375 Pantherkill Road
Phoenicia, New York

Integrating Buddhism and Psychotherapy
June 13-15, 2008
Mark Epstein, M.D., and Robert Thurman

Buddhism has been called the most psychological of the world's religions and the most spiritual of the world's psychologies. In this weekend workshop, we will explore the core psychological insight of the Buddha: sunyata -- the absence of absolute self in persons and phenomena. While many people have a sense of fear or apprehension when they first hear of this concept, the actual discovery of sunyata is often likened to the joy of being reunited with a long lost friend or relative. “I was like a mad child long lost his old mother,” begins one famous verse, written by a student of the seventh Dalai Lama and a teacher of the eighth, which goes on to equate voidness with the face of the mother. While psychoanalysis has done much to clarify the sources of dissatisfaction in early childhood experience, Buddhism teaches something equally profound -- how to overcome this dissatisfaction through insight into the true nature of the mother. In this weekend's discussions, meditations, visualizations and lectures, we will show how accessible this discovery can be and how readily it connects to the work of Western psychoanalysts like D. W. Winnicott, whose concept of "good-enough mothering" relates in surprising ways to the Buddhist approach.

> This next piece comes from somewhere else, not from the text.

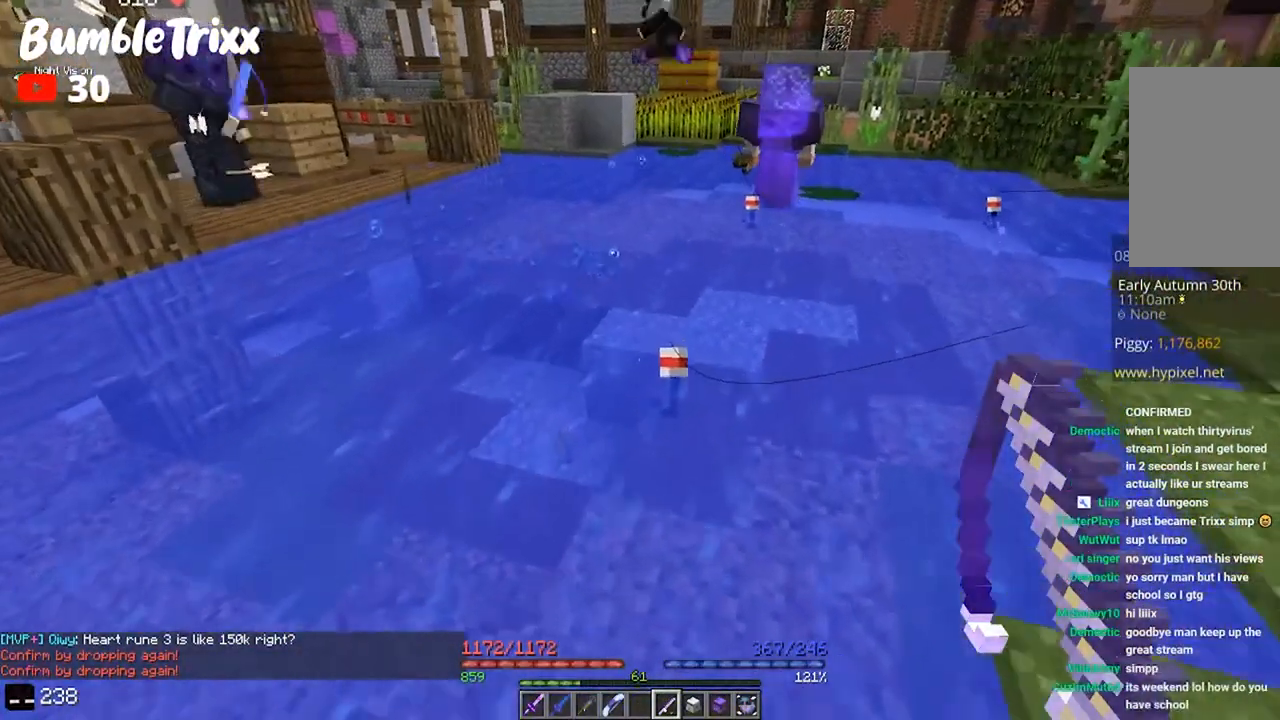
{"keys": [], "mouse": [], "events": [[33, "w", "up"], [67, "a", "up"]]}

Mark Epstein, M.D. is a psychiatrist in private practice in New York City and the author of a number of books about the interface of Buddhism and psychotherapy, including Thoughts Without a Thinker, Going to Pieces Without Falling Apart, Going on Being, Open to Desire and the soon to be released Psychotherapy Without the Self, to be published in Fall 2007 by Yale University Press. He received his undergraduate and medical degrees from Harvard University and is currently Clinical Assistant Professor in the Postdoctoral Program in Psychotherapy and Psychoanalysis at New York University.

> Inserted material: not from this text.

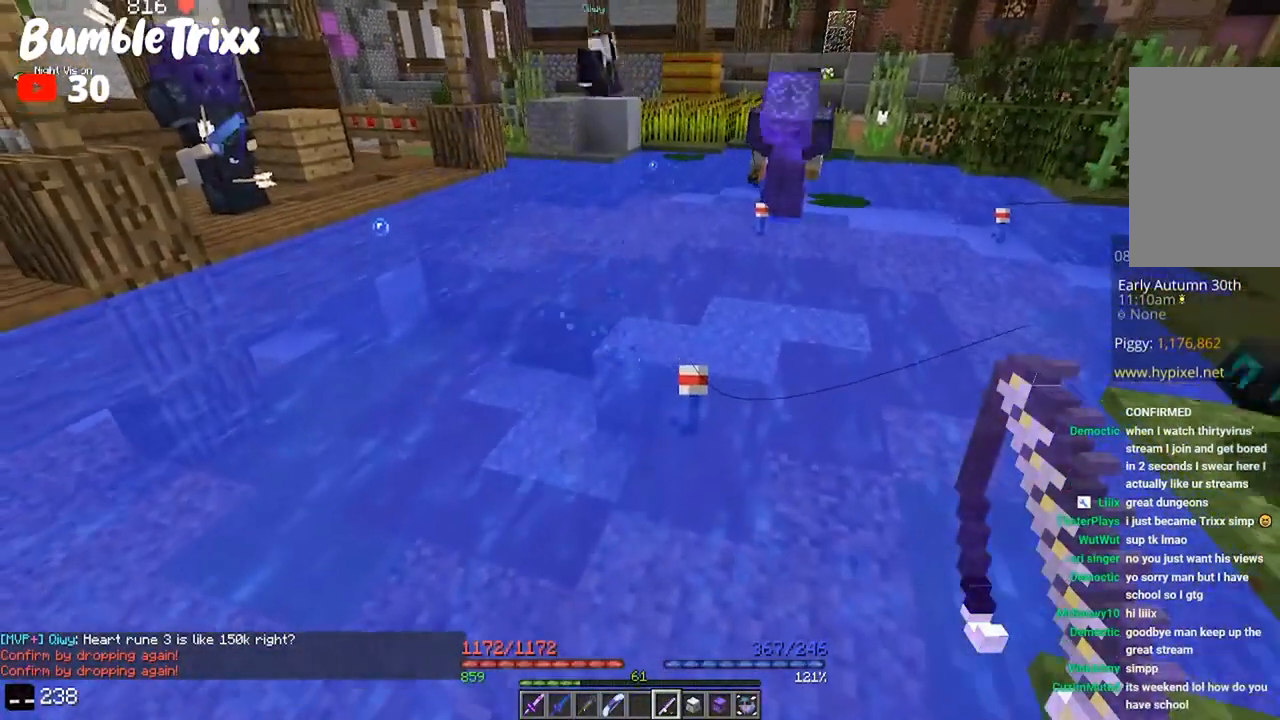
{"keys": [], "mouse": ["right"], "events": [[400, "mouse_right", "down"]]}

Robert Thurman is Professor of Indo-Tibetan Studies at Columbia University, President of Tibet House U.S., a popular lecturer on Tibetan Buddhism, the translator of many philosophical treatises and sutras, and author of numerous books including the national bestseller, Inner Revolution: Life, Liberty, and the Pursuit of Real Happiness; Anger, the fifth book from a series on the Seven Deadly Sins, offered by The New York Public Library and Oxford University Press. His most recent book is titled The Jewel Tree of Tibet: the Enlightenment Engine of Tibetan Buddhism published by Free Press, a division of Simon & Schuster, Inc.

Tuition: $270 Tibet House members: $243

Two-Day Accommodations Fee includes housing and meals. Arrive Friday, depart Sunday.
Room with Queen Bed and Private Bath $395 (per person); $255 Couple (per person)
Room with 2 Twin Beds and Private Bath $285 (per person)
Room with 2 Twin Beds and Shared Bath $265 (per person)
Room in Private House with twin beds and twin bunks. Beds in Private Houses are on a first come first serve basis. We cannot assign beds on registration. $195 (per person)
Commuters - includes facility use and all meals $100

Note: We will assign you a roommate if you do not register with one.